Forgive me for being slow here, but if I let $u=r^2+\frac{1}{4}\mbox{then }du=2rdr\mbox { and I have nothing to account for the } r^3;$

I could do something like this,

$(\frac{1}{2})^3 du=r^3 dr$,

but I've never done that maneuver before, and I honestly don't know if it's valid?
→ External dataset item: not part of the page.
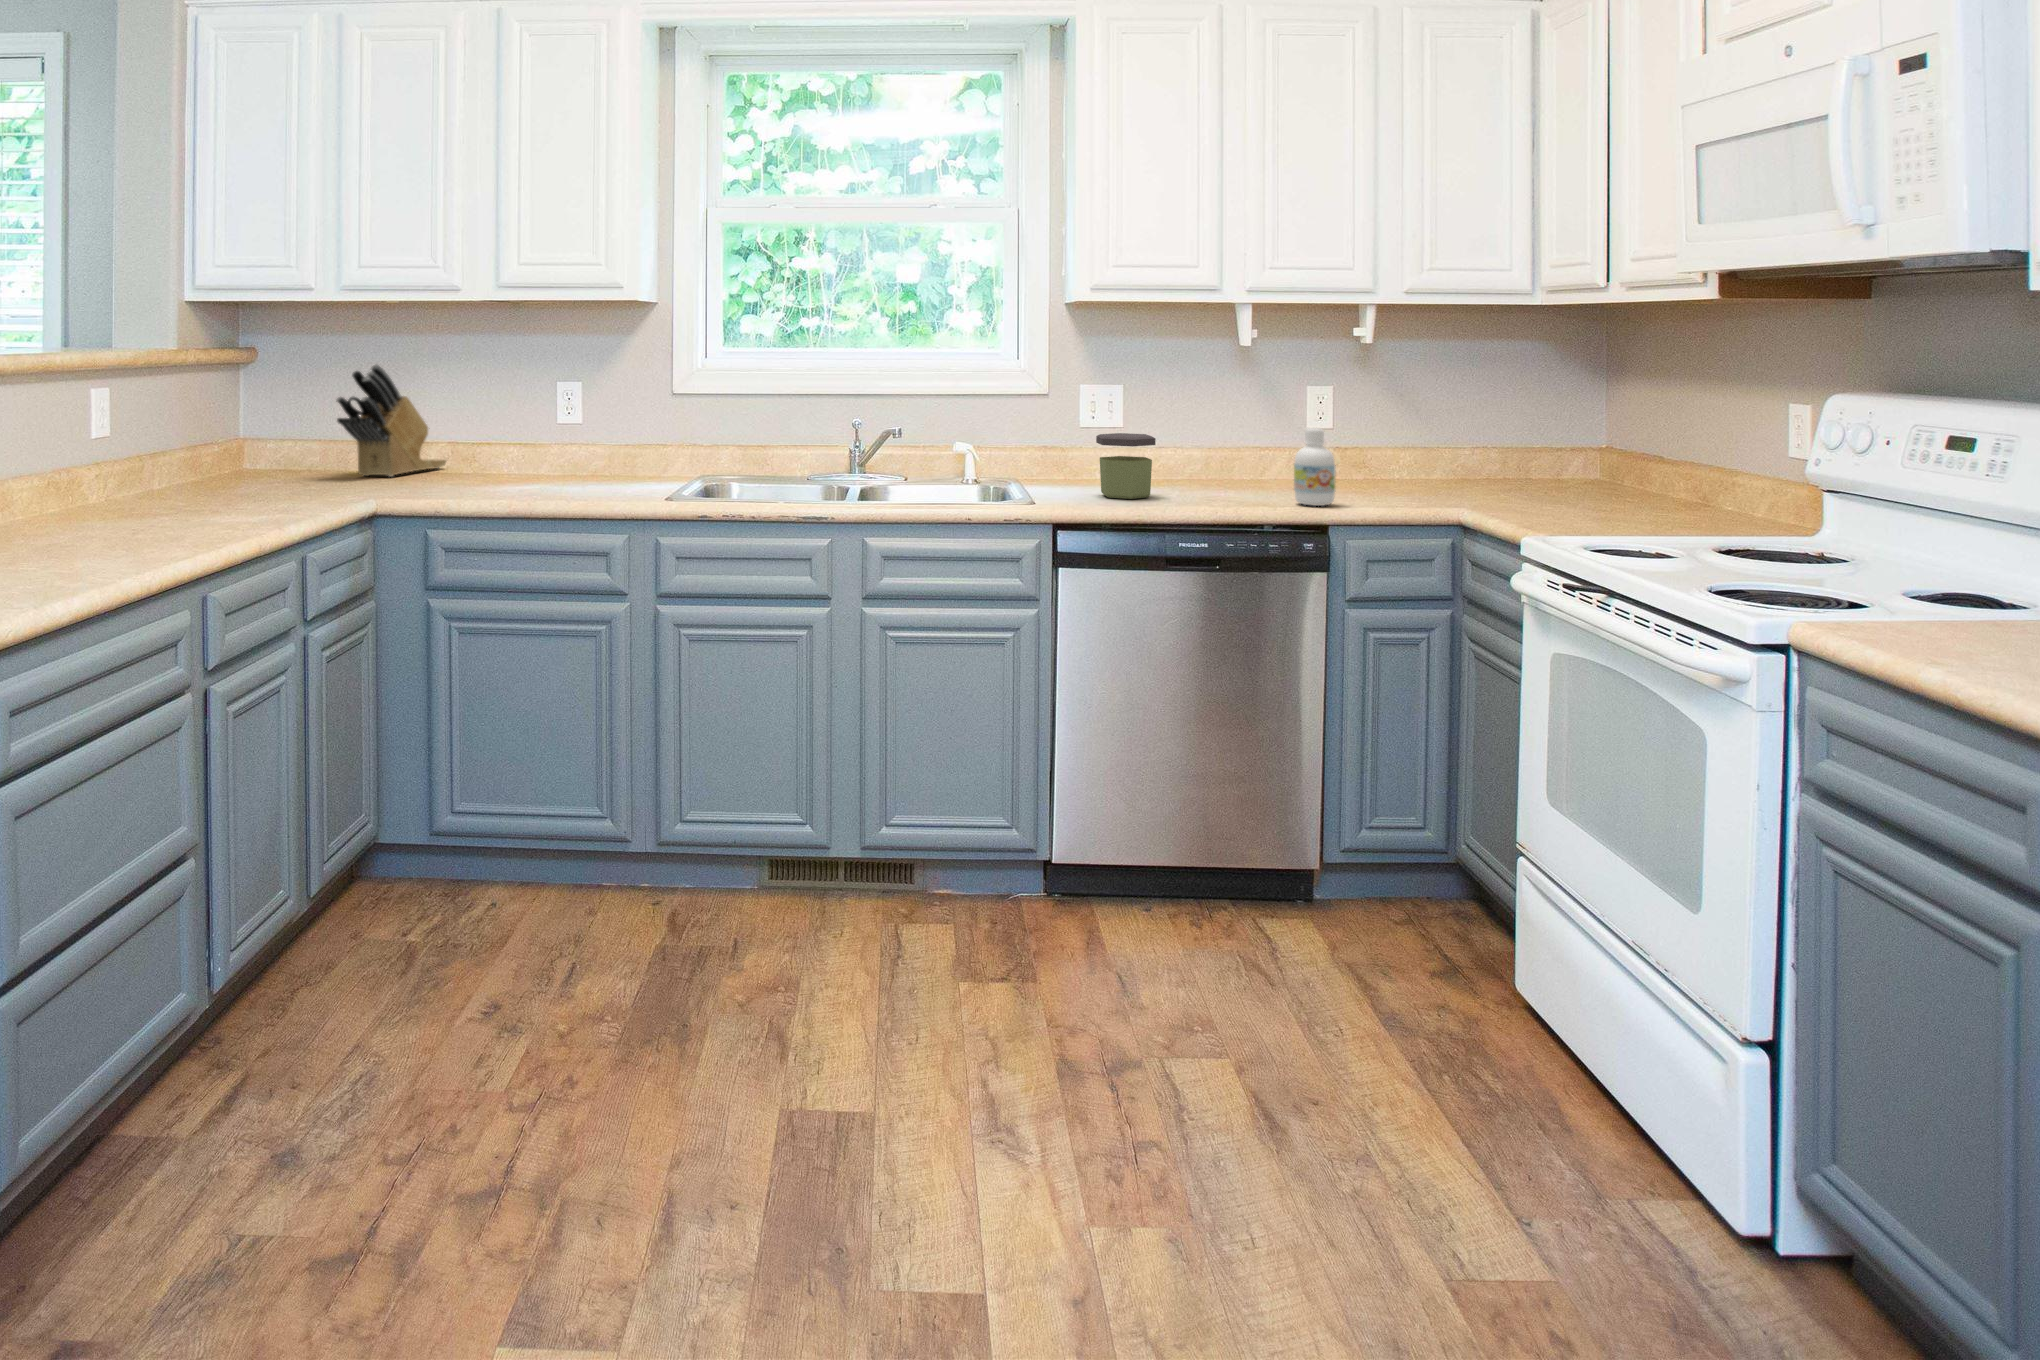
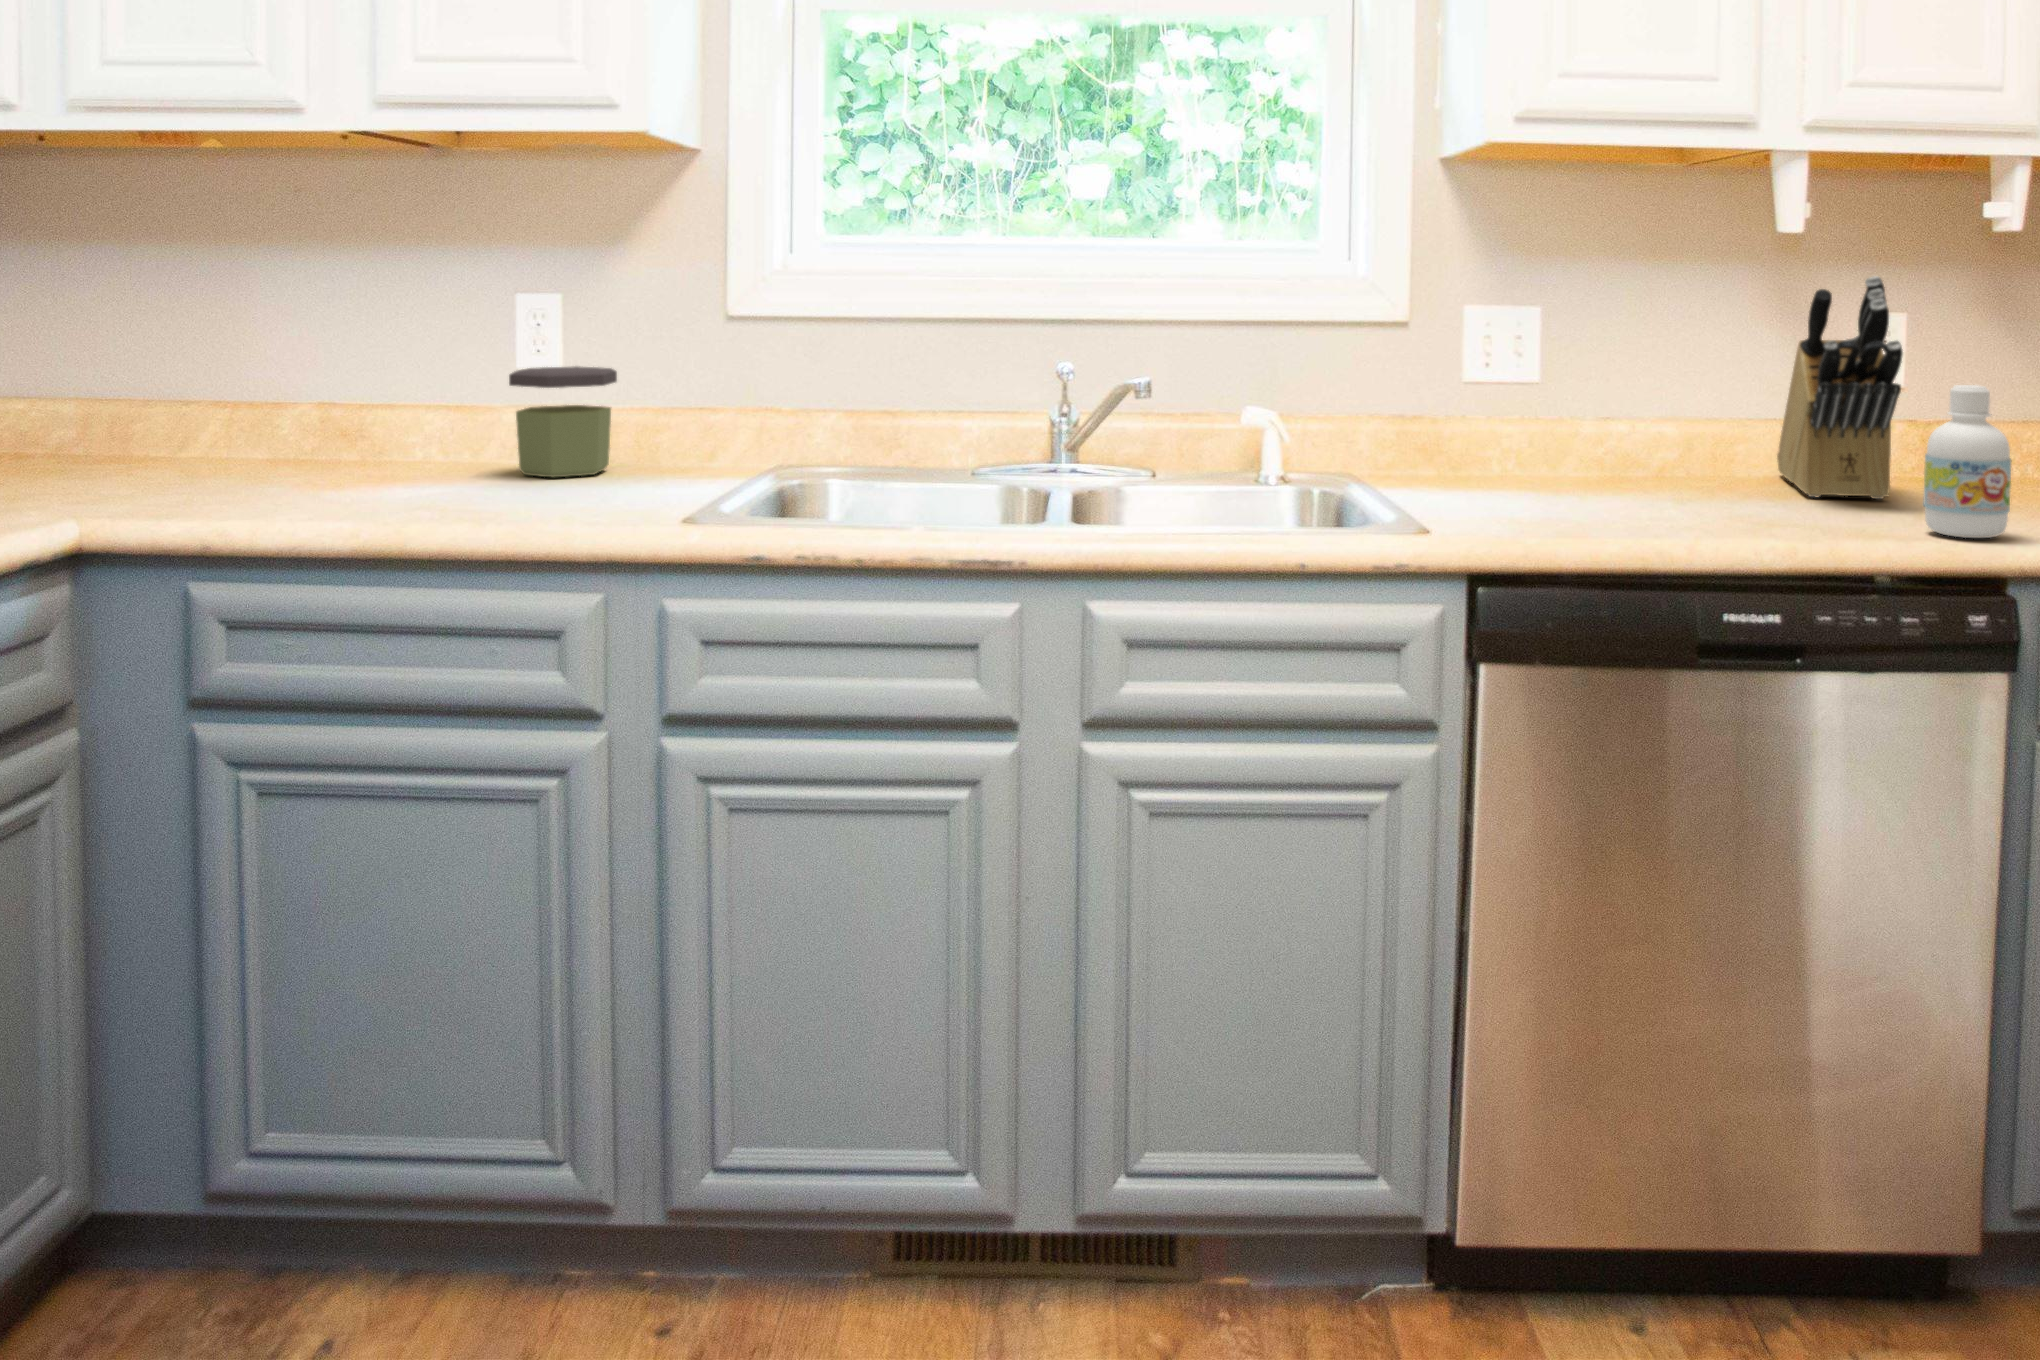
knife block: present [337,365,446,477] -> present [1777,276,1903,499]
jar: present [1096,433,1156,499] -> present [509,366,617,478]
Thanks for the patience and assistance.
Mac

8. Nov 26, 2012

If I work through it with that substitution I end up with the clean answer of $\frac{4\pi}{3}$, so I'm keeping my fingers crossed that I can do that trick.

9. Nov 26, 2012

### Dick

I'm not sure what 'trick' you are talking about but it doesn't look right to me. I don't get that clean an answer. You've got r^3*sqrt(u)dr=r^2*sqrt(u)*rdr. You'll need the rdr to make du. So that leaves you with just a r^2. But since u=r^2+1/4, r^2=u-1/4.

10. Nov 26, 2012

### haruspex

Beauty is in the eye of beholder. Removing the spurious phi in front:
$\int tan^3 \phi sec^3\phi d\phi = \int sin^3 \phi cos^{-6}\phi d\phi = -\int sin^2 \phi cos^{-6}\phi d cos(\phi) = \int (cos^2 \phi - 1)cos^{-6}\phi d cos(\phi)$
$= \int (cos^{-4} \phi - cos^{-6}\phi) d cos(\phi) = [-cos^{-3}(\phi)/3+ cos^{-5}(\phi)/5]$

11. Nov 26, 2012

The trick I was talking about was cubing both sides, like so $(\frac{1}{2})^{3} du = r^3dr$

That accounted for the r3, but it didn't work. I see what your saying in your post, and I can't believe I forgot about simply rearranging my "u" equation. I think I can work through that, but it will not be until later.

Thanks again for the assistance.

Hey, my phi wasn't that spurious! Besides, it did need the eight in front, just with a ∏ instead.

I suppose I'm just not beholden. This question was supposed to be about a surface integral, not some integral that I should be able to simply calculate and have obviously forgotten how.

12. Nov 26, 2012

### Dick

Nah, that would give you $(\frac{1}{2})^{3} {du}^3 = r^3 {dr}^3$ True, but not very useful.